"Well, now I have got you, I am going to inflict myself on you for a few hours," said Duncan. "What are you going to do to-night? Come and dine at the Gaiety or Blanchard's, or somewhere, and we'll go to the promenades afterwards."
"With pleasure; just as you came in I was wondering what on earth to do with myself to-night. I feel as if I wanted waking up. I am rather in the blues to-day, but—" and a look of blank dismay came to his face.
"Well?" said his friend in an inquiring tone.
"The truth is, I'm rather hard up just now—don't like to risk another cheque at the bank, and I don't think I've got three shillings in the world."
"I can lend you two pounds, old man, if that will do," Duncan promptly urged.
"Thanks very much; you're a brick. Just sit down and smoke a cigarette, you'll find some good old cognac in that decanter, while I wash my hands and brush up."
These two young men had been friends for more than half their lives. They had been chums in old Westminster as boys, were at Cambridge together, and at the same college; but since they had been in town their separate paths in life had gradually diverged, so that now they saw but little of each other.
Thomas Hudson—Tommy Hudson as his intimates called him—had taken up the Bar as a profession. He was a pleasant young Irishman of twenty-seven or thereabouts. His practice was a small one, and what there was of it he had acquired rather by impudence than by knowledge of law.
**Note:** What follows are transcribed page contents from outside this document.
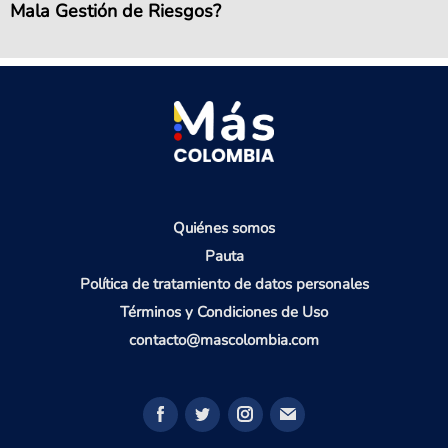
Mala Gestión de Riesgos?
Quiénes somos
Pauta
Política de tratamiento de datos personales
Términos y Condiciones de Uso
contacto@mascolombia.com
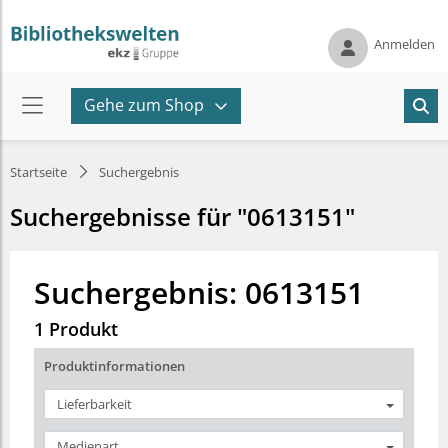
Anmelden
Gehe zum Shop
Startseite
Suchergebnis
Suchergebnisse für "0613151"
Suchergebnis: 0613151
1 Produkt
Produktinformationen
Lieferbarkeit
Medienart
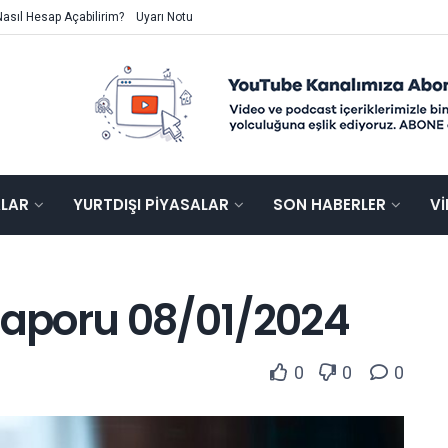
Nasıl Hesap Açabilirim?
Uyarı Notu
ALAR
YURTDIŞI PIYASALAR
SON HABERLER
V
 Raporu 08/01/2024
0
0
0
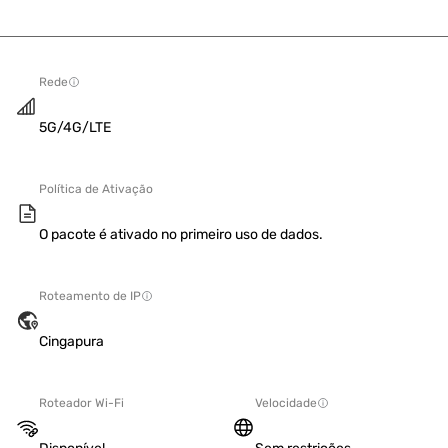
Rede
5G/4G/LTE
Política de Ativação
O pacote é ativado no primeiro uso de dados.
Roteamento de IP
Cingapura
Roteador Wi-Fi
Velocidade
He was to be found in the Criminal and Police Courts; and solicitors had discovered his value in a certain class of cases. He was good on a losing side. No one could talk down this bold young gentleman. He would retort wittily to Sergeant Buzfuz, and turn the laugh against some insolent old counsel, who thought to brow-beat so young an opponent—for Tommy, with his fresh complexion and his merry Irish eyes, appeared younger even than he was.
But his was an inferior sort of a practice, one that did not benefit his reputation, one that was not likely to improve or lead to anything better.